Pavlovian fear conditioning has become an essential behavioral task in a wide array of neuroscience research avenues. Increasingly, researchers from a variety of fields of study are turning to fear conditioning tasks to probe for behavioral and cognitive phenotypes following pharmacological, genetic, and other experimental manipulations. Delay tone fear conditioning has become a widely used assay as it allows for the assessment of “hippocampus-independent” tone fear and “hippocampus-dependent” context fear in the same animal. The main advantage of this procedure is that these two different types of fear can be tested independently. However, accurate assessment of these two types of fear makes the assumption that one does not interact with and confound the measurement of the other.
In a tone fear conditioning procedure, fear is simultaneously acquired for both the tone and contextual cues. In delay tone conditioning, acquisition of tone fear has been shown to depend on synaptic plasticity of auditory inputs into the amygdala (Medina et al., 2002) Contextual fear acquisition depends on synaptic plasticity in the amygdala as well as additional neural substrates such as the hippocampus, which are thought to mediate the integration of multimodal cues into a “contextual representation” that can function as a conditional stimulus (CS) for amygdalar circuits (Kim and Fanselow, 1992; Maren and Fanselow, 1995). Context fear is assessed by returning the animal to the original training context for a “context test.” Tone fear is usually assessed by placing the animal in a distinctly different context where the tone is presented during a “tone test.” The primary behavioral measure of fear is the percentage of time an animal spends “freezing,” which is a species-specific defensive response in the rodent characterized by complete immobility. Differences in the level of freezing during tone presentations are used to infer alterations in the acquisition or expression of tone fear.
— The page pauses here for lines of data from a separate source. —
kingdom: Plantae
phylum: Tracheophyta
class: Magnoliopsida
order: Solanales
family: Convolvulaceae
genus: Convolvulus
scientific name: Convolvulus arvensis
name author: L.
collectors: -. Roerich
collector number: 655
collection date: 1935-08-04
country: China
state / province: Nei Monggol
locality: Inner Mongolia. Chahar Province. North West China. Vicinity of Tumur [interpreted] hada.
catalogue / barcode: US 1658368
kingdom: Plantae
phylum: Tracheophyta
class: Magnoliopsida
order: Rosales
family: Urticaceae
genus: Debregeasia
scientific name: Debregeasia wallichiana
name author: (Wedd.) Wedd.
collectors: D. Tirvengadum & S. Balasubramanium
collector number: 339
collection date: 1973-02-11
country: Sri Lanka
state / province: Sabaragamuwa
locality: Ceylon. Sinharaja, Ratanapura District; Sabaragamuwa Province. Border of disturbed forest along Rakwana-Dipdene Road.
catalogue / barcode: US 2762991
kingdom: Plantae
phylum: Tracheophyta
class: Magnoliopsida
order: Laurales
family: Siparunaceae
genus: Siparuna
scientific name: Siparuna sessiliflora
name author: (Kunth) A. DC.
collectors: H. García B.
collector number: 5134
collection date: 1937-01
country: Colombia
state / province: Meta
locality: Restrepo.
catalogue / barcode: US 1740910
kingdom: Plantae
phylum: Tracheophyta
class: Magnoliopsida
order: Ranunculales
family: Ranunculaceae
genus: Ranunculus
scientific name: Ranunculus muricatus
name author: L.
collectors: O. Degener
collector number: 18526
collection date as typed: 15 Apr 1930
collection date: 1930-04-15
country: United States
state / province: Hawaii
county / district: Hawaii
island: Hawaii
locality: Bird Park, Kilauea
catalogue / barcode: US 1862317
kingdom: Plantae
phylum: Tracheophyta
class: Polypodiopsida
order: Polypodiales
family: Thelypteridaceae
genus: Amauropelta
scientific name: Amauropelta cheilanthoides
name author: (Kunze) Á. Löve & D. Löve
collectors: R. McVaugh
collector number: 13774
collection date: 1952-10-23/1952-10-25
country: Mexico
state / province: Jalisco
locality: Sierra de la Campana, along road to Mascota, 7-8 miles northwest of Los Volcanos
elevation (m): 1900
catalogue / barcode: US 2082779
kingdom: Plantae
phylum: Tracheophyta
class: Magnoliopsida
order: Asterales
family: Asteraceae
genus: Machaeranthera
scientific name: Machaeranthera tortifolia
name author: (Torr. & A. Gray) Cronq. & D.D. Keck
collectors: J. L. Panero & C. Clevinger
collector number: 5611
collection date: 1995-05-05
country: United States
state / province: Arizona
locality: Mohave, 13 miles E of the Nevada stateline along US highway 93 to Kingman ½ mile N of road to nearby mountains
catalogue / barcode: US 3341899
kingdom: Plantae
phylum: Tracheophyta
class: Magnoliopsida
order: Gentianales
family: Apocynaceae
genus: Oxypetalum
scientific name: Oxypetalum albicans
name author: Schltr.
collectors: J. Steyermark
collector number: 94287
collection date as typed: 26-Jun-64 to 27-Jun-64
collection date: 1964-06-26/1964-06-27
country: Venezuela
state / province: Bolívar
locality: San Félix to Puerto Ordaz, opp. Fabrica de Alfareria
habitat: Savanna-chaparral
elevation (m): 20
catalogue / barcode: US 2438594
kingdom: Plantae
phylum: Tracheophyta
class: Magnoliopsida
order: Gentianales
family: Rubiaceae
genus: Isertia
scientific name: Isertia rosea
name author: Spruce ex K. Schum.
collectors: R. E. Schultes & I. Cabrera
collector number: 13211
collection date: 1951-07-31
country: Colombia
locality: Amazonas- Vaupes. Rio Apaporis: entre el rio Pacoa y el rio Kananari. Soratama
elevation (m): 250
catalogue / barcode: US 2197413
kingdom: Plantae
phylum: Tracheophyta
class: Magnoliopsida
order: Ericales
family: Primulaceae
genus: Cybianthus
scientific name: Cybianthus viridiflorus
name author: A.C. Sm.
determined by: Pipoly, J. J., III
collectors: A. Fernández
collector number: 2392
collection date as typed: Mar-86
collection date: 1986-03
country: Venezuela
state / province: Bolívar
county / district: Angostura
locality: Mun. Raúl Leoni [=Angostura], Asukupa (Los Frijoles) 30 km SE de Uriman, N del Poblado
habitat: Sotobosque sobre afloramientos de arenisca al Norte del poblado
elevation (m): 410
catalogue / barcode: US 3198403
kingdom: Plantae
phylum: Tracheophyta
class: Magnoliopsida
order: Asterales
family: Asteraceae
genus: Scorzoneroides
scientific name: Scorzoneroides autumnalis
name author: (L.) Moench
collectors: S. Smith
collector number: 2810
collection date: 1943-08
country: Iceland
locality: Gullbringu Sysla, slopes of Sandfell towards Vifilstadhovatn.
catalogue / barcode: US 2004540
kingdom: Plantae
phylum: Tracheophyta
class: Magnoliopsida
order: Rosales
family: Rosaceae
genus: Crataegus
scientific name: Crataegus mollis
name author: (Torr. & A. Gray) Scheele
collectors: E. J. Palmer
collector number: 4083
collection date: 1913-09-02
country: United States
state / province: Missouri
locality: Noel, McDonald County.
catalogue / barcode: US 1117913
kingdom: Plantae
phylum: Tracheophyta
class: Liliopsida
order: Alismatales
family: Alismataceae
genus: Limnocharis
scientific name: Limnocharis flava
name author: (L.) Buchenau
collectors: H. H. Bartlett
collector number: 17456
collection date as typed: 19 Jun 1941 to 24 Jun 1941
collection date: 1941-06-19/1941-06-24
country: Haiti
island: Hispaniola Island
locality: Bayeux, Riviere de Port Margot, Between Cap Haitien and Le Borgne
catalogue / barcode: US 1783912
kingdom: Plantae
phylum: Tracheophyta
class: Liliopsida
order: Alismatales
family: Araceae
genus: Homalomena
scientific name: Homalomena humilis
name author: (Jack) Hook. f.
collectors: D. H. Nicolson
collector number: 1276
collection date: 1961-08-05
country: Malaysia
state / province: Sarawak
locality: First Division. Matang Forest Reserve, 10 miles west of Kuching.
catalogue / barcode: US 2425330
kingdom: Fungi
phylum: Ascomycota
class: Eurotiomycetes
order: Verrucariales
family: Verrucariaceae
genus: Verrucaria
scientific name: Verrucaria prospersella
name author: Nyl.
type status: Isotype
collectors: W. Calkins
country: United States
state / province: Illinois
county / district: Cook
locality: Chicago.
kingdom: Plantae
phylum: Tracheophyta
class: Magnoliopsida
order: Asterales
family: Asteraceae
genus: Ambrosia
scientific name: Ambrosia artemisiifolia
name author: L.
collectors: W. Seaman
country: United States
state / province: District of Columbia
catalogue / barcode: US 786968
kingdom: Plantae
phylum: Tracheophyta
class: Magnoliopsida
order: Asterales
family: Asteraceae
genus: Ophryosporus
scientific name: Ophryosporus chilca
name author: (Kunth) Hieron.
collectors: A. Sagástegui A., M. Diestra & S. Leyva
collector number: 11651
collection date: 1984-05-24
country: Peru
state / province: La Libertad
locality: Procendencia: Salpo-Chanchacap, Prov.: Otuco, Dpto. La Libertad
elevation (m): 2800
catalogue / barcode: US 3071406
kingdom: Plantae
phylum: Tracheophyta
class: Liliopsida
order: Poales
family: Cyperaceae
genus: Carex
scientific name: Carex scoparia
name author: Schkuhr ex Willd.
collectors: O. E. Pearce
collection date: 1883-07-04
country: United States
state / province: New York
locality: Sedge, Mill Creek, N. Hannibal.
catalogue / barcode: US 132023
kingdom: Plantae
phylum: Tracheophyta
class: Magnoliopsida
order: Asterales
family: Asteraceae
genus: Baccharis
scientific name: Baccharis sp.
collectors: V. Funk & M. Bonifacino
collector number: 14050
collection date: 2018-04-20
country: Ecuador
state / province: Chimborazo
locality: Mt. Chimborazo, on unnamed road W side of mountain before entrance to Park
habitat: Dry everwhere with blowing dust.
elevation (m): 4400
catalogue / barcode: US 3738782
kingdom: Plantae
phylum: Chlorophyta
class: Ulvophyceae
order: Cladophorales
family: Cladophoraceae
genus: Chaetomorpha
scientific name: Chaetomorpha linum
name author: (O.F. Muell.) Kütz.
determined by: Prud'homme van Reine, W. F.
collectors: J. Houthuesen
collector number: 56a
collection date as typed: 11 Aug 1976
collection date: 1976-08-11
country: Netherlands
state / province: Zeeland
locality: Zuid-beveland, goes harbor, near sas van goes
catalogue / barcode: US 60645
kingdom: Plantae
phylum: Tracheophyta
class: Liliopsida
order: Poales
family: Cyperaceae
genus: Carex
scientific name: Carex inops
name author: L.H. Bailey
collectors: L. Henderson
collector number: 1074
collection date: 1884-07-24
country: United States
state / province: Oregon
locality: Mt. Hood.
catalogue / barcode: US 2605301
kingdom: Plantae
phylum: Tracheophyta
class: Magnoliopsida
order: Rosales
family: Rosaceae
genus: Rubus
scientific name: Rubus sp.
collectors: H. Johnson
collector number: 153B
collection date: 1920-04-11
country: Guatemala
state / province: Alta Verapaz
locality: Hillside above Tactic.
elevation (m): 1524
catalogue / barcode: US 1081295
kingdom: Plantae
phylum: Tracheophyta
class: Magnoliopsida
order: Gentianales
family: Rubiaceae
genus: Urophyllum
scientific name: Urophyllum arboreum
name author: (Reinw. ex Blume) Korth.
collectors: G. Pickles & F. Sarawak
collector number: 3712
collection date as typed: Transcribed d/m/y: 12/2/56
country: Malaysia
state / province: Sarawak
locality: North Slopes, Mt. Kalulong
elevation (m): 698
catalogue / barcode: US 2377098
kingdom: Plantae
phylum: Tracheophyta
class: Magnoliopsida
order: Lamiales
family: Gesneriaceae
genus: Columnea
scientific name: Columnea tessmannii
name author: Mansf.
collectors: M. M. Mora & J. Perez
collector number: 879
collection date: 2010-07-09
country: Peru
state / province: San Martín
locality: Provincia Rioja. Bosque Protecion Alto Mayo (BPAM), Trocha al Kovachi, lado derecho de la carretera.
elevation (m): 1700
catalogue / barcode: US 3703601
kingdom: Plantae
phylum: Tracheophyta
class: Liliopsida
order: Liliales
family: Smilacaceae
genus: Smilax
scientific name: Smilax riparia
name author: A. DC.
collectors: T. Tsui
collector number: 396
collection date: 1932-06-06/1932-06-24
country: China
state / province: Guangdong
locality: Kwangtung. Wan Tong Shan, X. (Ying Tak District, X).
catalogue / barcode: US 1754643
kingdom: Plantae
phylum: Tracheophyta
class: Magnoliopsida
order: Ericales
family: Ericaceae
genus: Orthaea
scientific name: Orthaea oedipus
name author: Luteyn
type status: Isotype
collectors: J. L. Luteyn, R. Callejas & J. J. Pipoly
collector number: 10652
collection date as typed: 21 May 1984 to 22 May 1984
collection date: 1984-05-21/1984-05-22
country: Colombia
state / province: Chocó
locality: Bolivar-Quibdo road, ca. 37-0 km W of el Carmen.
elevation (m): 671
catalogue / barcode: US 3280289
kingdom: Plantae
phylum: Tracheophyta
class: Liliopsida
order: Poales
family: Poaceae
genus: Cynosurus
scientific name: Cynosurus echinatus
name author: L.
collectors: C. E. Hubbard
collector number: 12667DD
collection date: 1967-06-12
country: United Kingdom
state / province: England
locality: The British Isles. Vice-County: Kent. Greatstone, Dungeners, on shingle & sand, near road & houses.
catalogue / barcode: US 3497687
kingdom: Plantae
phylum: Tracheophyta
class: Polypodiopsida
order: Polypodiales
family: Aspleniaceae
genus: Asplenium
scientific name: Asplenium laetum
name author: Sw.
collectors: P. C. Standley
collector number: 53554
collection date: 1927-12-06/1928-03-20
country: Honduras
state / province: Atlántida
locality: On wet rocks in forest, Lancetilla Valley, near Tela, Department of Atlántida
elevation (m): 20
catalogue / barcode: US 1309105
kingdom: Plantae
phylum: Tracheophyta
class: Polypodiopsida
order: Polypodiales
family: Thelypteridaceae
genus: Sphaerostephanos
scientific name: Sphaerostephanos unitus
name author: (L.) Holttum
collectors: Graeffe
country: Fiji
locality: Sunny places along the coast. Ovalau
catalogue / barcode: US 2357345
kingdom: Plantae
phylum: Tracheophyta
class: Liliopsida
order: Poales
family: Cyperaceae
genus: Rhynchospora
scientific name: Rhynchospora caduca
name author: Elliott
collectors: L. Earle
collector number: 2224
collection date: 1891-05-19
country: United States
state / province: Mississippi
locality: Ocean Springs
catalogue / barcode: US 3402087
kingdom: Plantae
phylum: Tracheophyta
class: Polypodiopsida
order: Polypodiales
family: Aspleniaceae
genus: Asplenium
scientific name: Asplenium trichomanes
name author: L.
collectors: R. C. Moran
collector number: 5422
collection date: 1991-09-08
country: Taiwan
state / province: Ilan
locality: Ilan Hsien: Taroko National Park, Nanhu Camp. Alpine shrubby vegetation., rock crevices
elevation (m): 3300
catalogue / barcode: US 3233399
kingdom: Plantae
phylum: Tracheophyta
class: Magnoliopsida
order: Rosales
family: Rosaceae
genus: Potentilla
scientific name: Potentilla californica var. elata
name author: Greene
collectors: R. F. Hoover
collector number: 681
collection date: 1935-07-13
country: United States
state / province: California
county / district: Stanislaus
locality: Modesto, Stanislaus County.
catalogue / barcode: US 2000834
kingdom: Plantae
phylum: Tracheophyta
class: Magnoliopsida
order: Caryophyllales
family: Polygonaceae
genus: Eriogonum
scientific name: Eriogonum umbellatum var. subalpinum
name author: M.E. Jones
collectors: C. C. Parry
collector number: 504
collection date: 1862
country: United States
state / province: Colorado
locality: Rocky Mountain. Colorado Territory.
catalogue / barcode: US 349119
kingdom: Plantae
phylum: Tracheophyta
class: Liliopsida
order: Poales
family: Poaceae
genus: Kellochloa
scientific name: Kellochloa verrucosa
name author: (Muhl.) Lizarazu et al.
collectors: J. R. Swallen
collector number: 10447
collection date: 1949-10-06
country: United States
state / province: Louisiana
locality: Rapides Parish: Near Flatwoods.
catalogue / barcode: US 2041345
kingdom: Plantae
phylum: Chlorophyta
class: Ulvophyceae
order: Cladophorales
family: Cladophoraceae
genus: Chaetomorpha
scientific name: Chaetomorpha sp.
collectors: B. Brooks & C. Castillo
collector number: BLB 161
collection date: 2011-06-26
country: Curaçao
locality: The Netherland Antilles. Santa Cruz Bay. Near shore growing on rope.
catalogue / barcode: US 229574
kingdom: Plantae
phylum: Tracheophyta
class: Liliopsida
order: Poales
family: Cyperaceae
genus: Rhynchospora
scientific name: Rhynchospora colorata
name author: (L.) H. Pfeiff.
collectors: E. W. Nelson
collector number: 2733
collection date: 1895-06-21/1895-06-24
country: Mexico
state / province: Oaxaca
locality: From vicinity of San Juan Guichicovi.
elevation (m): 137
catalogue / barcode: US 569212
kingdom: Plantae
A critical unresolved issue in the measurement of tone fear is the extent to which baseline levels of freezing observed prior to tone presentation influences the measurement of tone freezing. Baseline freezing is usually driven by fear of the training context that has generalized to the testing chamber due to similarities between the two apparatuses. For this reason most researchers make the training and testing chambers as different as possible. The shift in context for the tone test attempts to isolate expression of tone fear by eliminating the expression of context fear. However, baseline fear is rarely reduced to zero, especially in mice which tend to show a higher degree of context generalization relative to rats.
Even though the use of fear conditioning has expanded exponentially in recent years, critical assumptions about baseline fear have remained untested and no standardized method of addressing differences in baseline fear has been developed. Researchers have used a variety of ways to report tone fear, making the results of many influential findings very difficult to interpret. A small selection of such examples include researchers that ignore baseline fear responses and do not report them (e.g. Gewirtz and Davis, 1997; Marsicano et al. 2002; Schafe et al. 2005; Han et al. 2007; Gogolla et al. 2009; Monfils et al. 2009), calculate tone fear by subtracting baseline freezing from tone freezing (e.g. Reijmers et al. 2007) or from inter-trial interval freezing (e.g. Huerta et al. 2000), or calculate tone fear using the Annau and Kamin (1961) suppression ratio (e.g. Shors et al. 2002; Bangasser et al. 2006). These concerns apply to virtually all fear conditioning methodologies, including fear potentiated startle, which uses a subtraction score based on the difference between baseline and cued responses (e.g. Gewirtz and Davis, 1997).
The purpose of the current study was to characterize the interaction between baseline and tone fear in mice, which have become an essential tool in current biomedical research. To do this, we conditioned two different levels of tone fear and then used post-training manipulations to produce a range of baseline freezing for the tone test. It should be noted that one assumption of our design, which is supported by the overall pattern of results, is that these post-training manipulations, such as extinction and additional US presentations did not influence the true level of tone fear. This approach provided a data set with quantitative gradations in both tone and baseline fear that could be used to assess the efficacy of four methods of reporting tone fear: absolute freezing level, ratio of tone to baseline freezing, subtraction of baseline freezing, and an adjusted score derived from using baseline freezing as a covariate in an analysis of covariance (ANCOVA).